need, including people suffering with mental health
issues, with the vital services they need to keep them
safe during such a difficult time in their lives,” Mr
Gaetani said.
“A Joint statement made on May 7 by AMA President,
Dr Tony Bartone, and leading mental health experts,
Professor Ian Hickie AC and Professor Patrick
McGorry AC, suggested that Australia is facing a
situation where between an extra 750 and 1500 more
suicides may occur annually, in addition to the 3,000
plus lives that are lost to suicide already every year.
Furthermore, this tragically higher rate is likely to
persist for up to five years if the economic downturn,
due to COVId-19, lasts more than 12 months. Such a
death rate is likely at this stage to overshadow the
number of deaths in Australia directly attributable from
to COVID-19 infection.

--

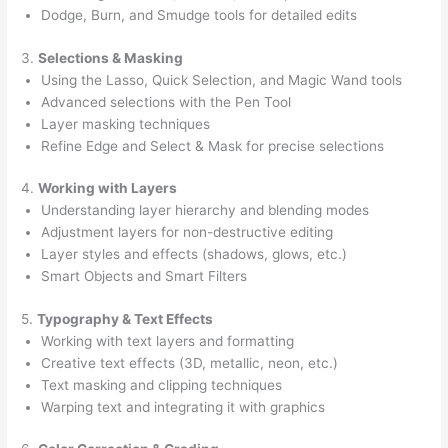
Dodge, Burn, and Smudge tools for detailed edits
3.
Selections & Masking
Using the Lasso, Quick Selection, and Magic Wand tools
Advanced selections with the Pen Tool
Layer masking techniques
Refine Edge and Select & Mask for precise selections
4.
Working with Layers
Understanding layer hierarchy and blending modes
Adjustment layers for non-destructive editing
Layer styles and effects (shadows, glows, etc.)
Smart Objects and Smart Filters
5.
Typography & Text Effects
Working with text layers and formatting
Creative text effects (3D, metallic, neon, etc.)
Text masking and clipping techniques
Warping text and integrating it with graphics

* WORK TO BE COMPLETED
Every line above from the line with "need, including people" to the line with "Dr Tony Bartone, and", both included, must be reproduced exactly, and no other line may appear.

* WRITTEN ANSWER
need, including people suffering with mental health
issues, with the vital services they need to keep them
safe during such a difficult time in their lives,” Mr
Gaetani said.
“A Joint statement made on May 7 by AMA President,
Dr Tony Bartone, and leading mental health experts,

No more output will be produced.